Causeway Coast and Glens Borough Council is to commemorate the centenary of the Battle of the Somme in 2016.
The decision was made at a meeting of Council last Tuesday night, when DUP councillor Trevor Clarke’s motion was carried.
His motion called for Council to commemorate the centenary of the Battle of the Somme in 2016, and assist in the facilitation, co-ordination and support of associated community-led events. He called for a working group to be set up to discuss possible events and initiatives.
The motion said: “It is imperative this Council remembers respectfully the sacrifice paid by so many from this Borough at the Somme and throughout the Great War, and that this Council strives for a peaceful and prosperous future for all.”
Speaking on the motion, the DUP man highlighted the effect the war had on local people.
“Locally, the total number of Coleraine volunteers who served in different armed forces during the Great War numbered 1,534. Of those 1,534 who served, 171 were either killed in action, died from their wounds, or were listed as missing. 328 of Coleraine’s volunteers were from Killowen, amongst whom there were 41 casualties, including 14 Roman Catholics.

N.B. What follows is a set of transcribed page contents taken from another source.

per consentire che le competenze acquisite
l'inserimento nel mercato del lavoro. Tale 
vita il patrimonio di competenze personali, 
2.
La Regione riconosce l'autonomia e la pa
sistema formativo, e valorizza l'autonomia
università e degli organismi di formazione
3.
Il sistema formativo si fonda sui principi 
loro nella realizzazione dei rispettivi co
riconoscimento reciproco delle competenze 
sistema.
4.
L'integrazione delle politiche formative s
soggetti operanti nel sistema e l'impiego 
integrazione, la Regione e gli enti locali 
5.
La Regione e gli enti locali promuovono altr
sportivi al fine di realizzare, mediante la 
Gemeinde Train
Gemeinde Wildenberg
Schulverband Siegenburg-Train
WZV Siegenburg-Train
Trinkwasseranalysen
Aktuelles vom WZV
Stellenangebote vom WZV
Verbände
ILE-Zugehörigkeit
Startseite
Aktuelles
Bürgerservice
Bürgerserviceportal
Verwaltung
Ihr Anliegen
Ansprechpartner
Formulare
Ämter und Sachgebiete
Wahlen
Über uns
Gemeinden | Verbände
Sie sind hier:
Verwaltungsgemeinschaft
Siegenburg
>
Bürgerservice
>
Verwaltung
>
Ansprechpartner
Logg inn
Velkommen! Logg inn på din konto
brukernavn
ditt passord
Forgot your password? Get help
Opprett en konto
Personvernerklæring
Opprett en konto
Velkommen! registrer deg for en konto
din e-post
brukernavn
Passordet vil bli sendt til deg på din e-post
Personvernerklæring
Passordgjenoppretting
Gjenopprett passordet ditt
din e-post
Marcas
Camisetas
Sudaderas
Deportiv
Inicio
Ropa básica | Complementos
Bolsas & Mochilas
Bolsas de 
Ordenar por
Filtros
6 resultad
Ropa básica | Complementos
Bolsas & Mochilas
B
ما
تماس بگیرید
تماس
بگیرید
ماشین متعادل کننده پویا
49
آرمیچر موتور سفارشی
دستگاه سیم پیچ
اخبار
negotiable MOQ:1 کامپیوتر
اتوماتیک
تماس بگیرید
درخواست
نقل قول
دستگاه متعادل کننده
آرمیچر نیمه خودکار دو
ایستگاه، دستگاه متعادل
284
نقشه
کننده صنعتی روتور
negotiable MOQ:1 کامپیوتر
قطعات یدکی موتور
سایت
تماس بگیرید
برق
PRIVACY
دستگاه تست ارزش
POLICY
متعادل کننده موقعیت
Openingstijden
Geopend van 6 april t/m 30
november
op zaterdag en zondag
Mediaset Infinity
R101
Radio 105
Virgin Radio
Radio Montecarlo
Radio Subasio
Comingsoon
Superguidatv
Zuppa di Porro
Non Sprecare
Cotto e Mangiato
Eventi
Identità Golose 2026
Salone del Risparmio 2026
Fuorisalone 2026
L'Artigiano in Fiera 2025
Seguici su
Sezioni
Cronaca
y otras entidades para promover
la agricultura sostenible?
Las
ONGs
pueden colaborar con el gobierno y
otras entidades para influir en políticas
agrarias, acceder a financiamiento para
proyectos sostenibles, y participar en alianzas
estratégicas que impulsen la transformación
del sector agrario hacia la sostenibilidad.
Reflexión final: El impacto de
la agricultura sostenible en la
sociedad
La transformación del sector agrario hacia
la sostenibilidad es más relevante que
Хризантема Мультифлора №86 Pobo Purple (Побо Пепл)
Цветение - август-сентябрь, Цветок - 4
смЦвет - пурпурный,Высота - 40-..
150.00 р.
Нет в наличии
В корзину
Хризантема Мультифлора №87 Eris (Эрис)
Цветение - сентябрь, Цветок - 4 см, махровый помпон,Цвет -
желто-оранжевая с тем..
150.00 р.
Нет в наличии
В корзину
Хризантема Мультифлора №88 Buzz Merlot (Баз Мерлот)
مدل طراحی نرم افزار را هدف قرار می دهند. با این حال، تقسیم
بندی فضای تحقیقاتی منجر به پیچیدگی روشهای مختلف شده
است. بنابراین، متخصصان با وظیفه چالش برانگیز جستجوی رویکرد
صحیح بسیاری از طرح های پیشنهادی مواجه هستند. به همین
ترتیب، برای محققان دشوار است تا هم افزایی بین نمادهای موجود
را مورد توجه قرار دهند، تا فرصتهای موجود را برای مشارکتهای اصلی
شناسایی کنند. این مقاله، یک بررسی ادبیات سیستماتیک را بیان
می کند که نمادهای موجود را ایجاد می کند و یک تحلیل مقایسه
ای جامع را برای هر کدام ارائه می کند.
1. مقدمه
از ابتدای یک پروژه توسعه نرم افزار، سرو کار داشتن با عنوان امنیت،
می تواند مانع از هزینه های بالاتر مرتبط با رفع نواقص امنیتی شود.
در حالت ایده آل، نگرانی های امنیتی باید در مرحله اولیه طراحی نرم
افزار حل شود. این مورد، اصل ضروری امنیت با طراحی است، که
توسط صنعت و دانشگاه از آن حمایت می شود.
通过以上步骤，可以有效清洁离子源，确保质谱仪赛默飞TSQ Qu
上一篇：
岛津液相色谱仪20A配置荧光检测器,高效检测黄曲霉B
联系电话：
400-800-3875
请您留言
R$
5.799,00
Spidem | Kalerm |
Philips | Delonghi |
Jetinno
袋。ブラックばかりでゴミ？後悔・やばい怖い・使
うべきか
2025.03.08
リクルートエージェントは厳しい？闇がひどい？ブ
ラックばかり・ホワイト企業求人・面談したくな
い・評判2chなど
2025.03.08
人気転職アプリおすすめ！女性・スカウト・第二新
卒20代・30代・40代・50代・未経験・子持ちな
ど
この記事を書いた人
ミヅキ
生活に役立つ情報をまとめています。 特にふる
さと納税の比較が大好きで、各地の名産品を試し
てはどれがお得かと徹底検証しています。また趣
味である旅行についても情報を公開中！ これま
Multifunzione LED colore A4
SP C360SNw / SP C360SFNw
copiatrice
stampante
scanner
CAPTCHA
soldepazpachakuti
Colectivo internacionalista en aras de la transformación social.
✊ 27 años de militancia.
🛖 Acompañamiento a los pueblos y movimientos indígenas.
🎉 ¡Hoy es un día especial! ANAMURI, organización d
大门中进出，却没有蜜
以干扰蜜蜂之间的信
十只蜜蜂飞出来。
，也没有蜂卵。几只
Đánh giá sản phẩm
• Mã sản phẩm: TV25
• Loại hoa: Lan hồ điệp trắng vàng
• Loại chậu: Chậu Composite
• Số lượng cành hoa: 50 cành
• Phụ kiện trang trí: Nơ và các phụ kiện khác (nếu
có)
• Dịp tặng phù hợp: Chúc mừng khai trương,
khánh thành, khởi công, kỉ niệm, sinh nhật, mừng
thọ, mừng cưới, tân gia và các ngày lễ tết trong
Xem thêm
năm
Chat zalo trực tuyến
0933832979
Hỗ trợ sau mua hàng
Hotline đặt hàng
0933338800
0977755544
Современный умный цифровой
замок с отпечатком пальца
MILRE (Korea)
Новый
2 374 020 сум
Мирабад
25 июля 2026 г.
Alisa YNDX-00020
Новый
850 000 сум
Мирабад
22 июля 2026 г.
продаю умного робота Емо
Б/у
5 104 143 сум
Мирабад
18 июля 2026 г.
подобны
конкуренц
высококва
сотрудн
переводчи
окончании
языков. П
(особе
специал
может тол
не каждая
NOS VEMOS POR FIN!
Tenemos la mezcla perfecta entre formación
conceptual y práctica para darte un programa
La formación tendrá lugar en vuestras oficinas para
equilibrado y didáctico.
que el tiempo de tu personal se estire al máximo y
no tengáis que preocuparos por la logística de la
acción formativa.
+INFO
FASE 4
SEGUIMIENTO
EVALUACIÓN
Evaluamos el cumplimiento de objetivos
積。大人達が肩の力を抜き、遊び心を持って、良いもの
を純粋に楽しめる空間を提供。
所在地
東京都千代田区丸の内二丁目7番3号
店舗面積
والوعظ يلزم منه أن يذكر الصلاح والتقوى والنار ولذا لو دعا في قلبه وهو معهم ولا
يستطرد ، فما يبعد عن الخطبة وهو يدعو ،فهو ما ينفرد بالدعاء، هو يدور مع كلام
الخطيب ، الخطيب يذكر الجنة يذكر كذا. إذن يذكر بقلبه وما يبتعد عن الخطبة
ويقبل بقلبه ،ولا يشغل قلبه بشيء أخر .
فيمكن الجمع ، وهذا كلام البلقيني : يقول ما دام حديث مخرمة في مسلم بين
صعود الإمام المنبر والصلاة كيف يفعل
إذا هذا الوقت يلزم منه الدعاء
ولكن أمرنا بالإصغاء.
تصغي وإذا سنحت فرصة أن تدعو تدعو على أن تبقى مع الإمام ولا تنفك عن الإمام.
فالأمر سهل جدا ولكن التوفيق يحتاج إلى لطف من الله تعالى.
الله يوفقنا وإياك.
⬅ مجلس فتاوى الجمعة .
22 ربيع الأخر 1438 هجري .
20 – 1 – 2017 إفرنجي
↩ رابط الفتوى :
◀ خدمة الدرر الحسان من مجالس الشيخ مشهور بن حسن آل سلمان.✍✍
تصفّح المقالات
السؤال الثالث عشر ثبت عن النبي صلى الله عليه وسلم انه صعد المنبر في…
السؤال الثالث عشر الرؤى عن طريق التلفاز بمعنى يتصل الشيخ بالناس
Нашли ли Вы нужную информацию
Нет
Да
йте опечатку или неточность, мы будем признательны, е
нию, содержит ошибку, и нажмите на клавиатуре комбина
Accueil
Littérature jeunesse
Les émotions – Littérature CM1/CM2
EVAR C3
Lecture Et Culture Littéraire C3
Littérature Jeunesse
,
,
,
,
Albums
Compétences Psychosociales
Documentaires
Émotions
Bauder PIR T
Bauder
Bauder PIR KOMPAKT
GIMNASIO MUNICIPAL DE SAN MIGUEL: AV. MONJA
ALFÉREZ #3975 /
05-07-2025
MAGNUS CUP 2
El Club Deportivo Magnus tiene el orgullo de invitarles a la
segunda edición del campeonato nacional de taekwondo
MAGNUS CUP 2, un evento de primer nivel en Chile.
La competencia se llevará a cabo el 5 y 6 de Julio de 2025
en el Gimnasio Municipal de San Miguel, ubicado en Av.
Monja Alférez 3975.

“Of the 48 houses in one particular street, Dunlop Street, some 44 homes sent men to serve in the Great War. Some homes suffered more than one fatality.”
He went on: “In my view, we have a duty not only to remember, but to pass on to younger and future generations the lessons of the Somme and the Great War. It is hugely important the centenary commemorations provide a legacy of which our forefathers would be proud,” said cllr Clarke.
Sinn Fein councillor Philip McGuigan proposed an amendment to the motion, that the remit of the working group be extended to include other events in the decade of centenaries. This was supported by the SDLP. On being put to a vote, the amendment was lost and the motion carried. Speaking after the meeting, cllr Clarke said: “The DUP didn’t support the amendment, as the motion was brought to deal only with the Somme centenary. The motion spells out in clear terms the need for inclusivity in how it is commemorated. If Sinn Fein and other nationalists want to arrange council support for historical events of importance to them, they should bring forward clear proposals to that effect. Sinn Fein’s efforts to try and undermine an attempt to support the local community in commemorating the centenary of an event which touched all sides of the divide here was inappropriate and unnecessary.”